> _Problem set_
1/ In the music blog post, what was the title of Dolly Parton's debut album?
2/ Pick up the music blog post after its last sentence and keep writing in the same voice.

> _Text shown_
Category Archives: Music Musings

I know this is mainly a political blog, but I love to write about music too. This wouldn’t be my blog if I didn’t.

Music Musings: Pentatonix & Dolly Parton– Jolene

What happens when you combine a ground-breaking hit a capella group with one of the music world’s most CRUCIAL legends singing a country classic?

A new reason to celebrate.

Fresh off the Oceanic leg of their world tour, the Pentatonix team up with the incredible Dolly Parton to deliver a rousing rendition of her hit 1974 country hit Jolene.   Parton is just months shy of celebrating 50 years as a solo recording artist, with her debut album Hello, I’m Dolly released February 13th, 1967.  But you sure couldn’t tell it from looking or listening, as Parton’s sweet sounds meld flawlessly into the Pentatonix’ fresh new arrangement.  Take a listen for yourself, and be sure to get the song on iTunes or your favorite streaming service!



Artists Rally Around Appeal of Controversial ‘Blurred Lines’ Verdict

As the unofficial close of Summer 2016 draws near, today’s news might have many people recalling Summer 2013.  During that year, the mega-hit Blurred Lines ruled the airwaves.  Not only was the song a mega-hit in the United States for 12 weeks, it also topped the charts in over 25 other countries.

Like much of contemporary music, the hit was heavily inspired by great songs that came before it, which is why the family of Marvin Gaye took artists Robin Thicke and Pharrell Williams to court for copyright infringement in 2015.  The Gaye family won the case, at much to the surprise and shock of the entire music industry.  If a song like Blurred Lines, which contains no direct content (sample) from Marvin Gaye’s 1977 hit ‘Got to Give It Up’ could be sued for infringement, is the whole pop music world in trouble??

> _Source data_

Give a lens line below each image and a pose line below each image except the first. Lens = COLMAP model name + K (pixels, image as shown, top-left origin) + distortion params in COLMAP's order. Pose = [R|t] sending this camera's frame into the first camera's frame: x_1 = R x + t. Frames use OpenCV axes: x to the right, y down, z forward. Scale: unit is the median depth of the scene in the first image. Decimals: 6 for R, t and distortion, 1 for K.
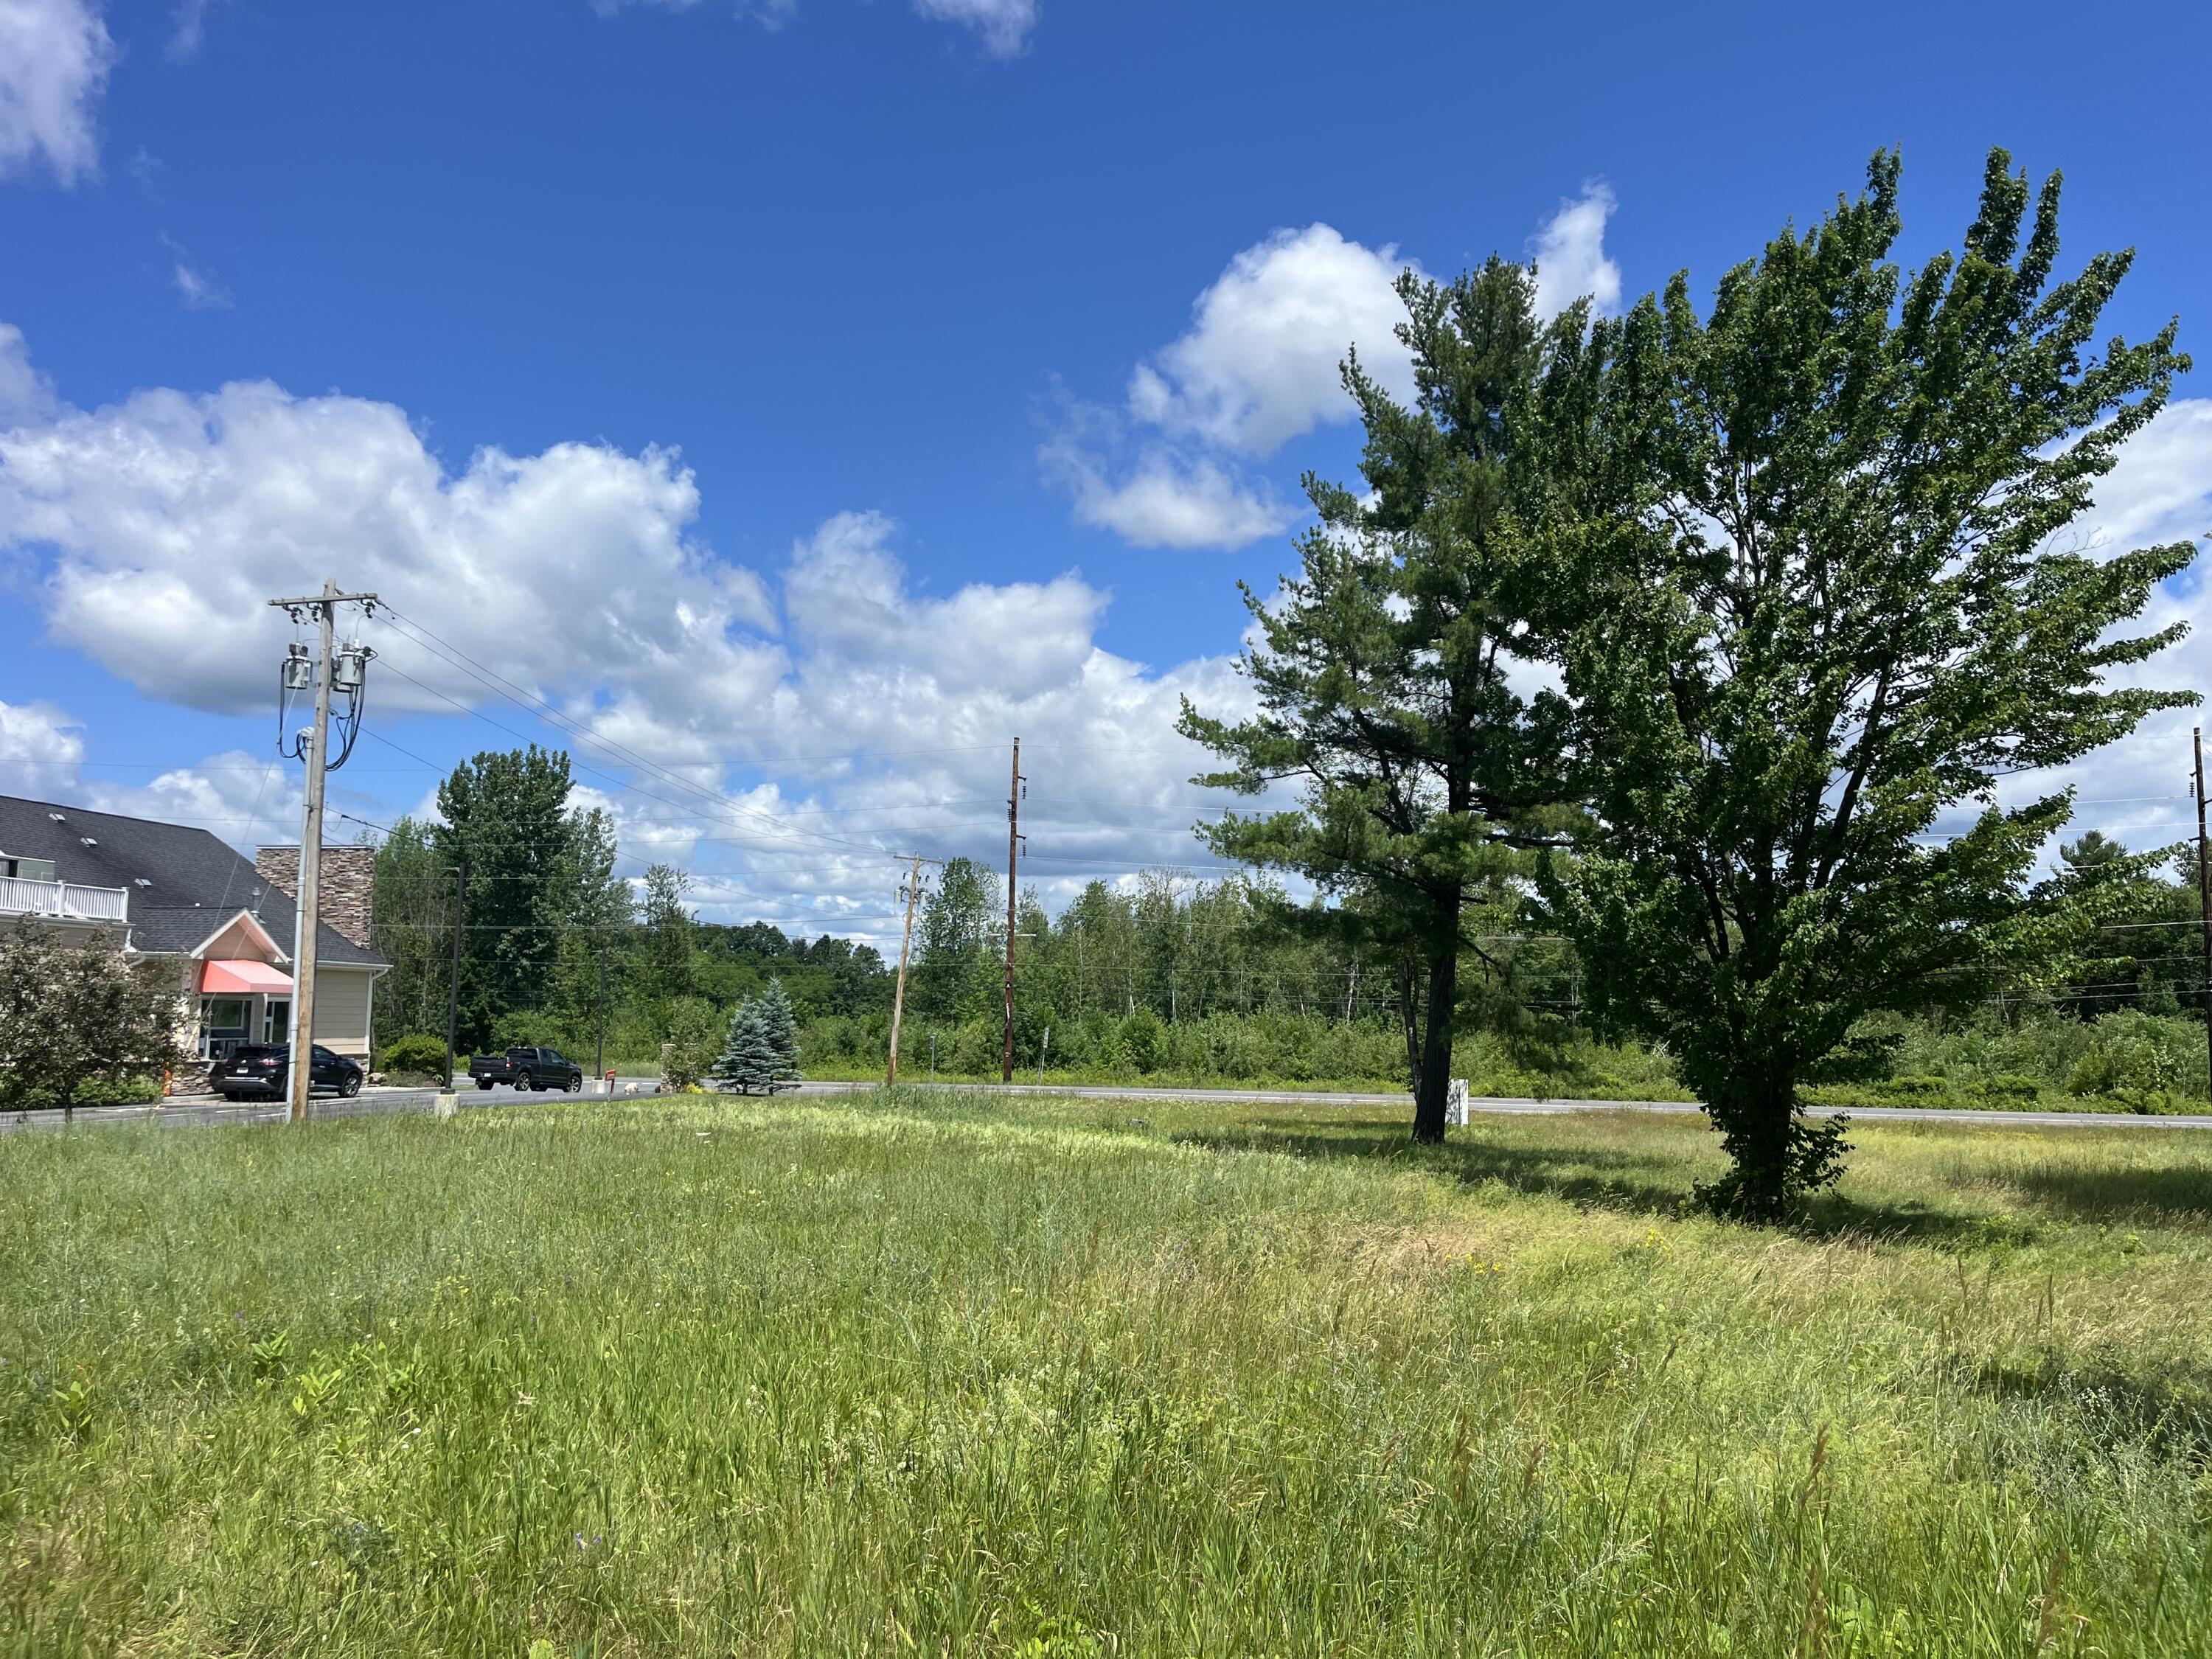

> _Answers by item number_
1/ Hello, I'm Dolly

2/
As Randy Lewis of the Los Angeles Times report, this saga is far from over…

More than 200 musicians have signed a legal brief supporting Pharrell Williams’ appeal of the $5.3-million judgment handed down against him and Robin Thicke in 2015 after a jury decided that their hit, “Blurred Lines,” was lifted from Marvin Gaye’s 1977 song “Got to Give It Up.”

That verdict stunned many in the music industry, among them music mogul Irving Azoff, who noted that such cases typically are decided by music experts, not juries, because they can involve nuanced elements of music theory and composition.


These musicians, the filing states, “are concerned about the potential adverse impact on their own creativity, on the creativity of future artists, and on the music industry in general, if the judgment in this case is allowed to stand. The verdict in this case threatens to punish songwriters for creating new music that is inspired  by prior works.

“All music shares inspiration from prior musical works, especially within a particular musical genre,” according to the brief. “By eliminating any meaningful standard for drawing the line between permissible inspiration and unlawful copying, the judgment is certain to stifle creativity and impede the creative process. The law should provide clearer rules so that songwriters can know when the line is crossed, or at least where the line is.

“Quite clearly, the verdict in this case, if based upon the music at all, was based upon the jury’s perception that the overall ‘feel’ or ‘groove’ of the two works is similar, as songs of a particular genre often are. In essence, the Appellants have been found liable for the infringement of an idea, or a series of  ideas, and not for the tangible expression of those ideas, which is antithetical to Section 102(b) of the Copyright Act.”

As revealed in the Amicus Brief, the artists in support of the appeal are from various backgrounds.  From mega-hit pop singer/songwriters like Bonnie McKee and R. Kelly to producers like Stargate, all have a vested interest in protecting their freedom to create and innovate.

Beyond the particular case at hand, there have been a host of other criticisms heaped upon Blurred Lines.  The songs racy videos caused outrage among the public, and turned some of its most ardent fans into fairweather supporters at best.  But while those battles lie mostly in the past, the song Blurred Lines has found new relevance in the fight to protect artist.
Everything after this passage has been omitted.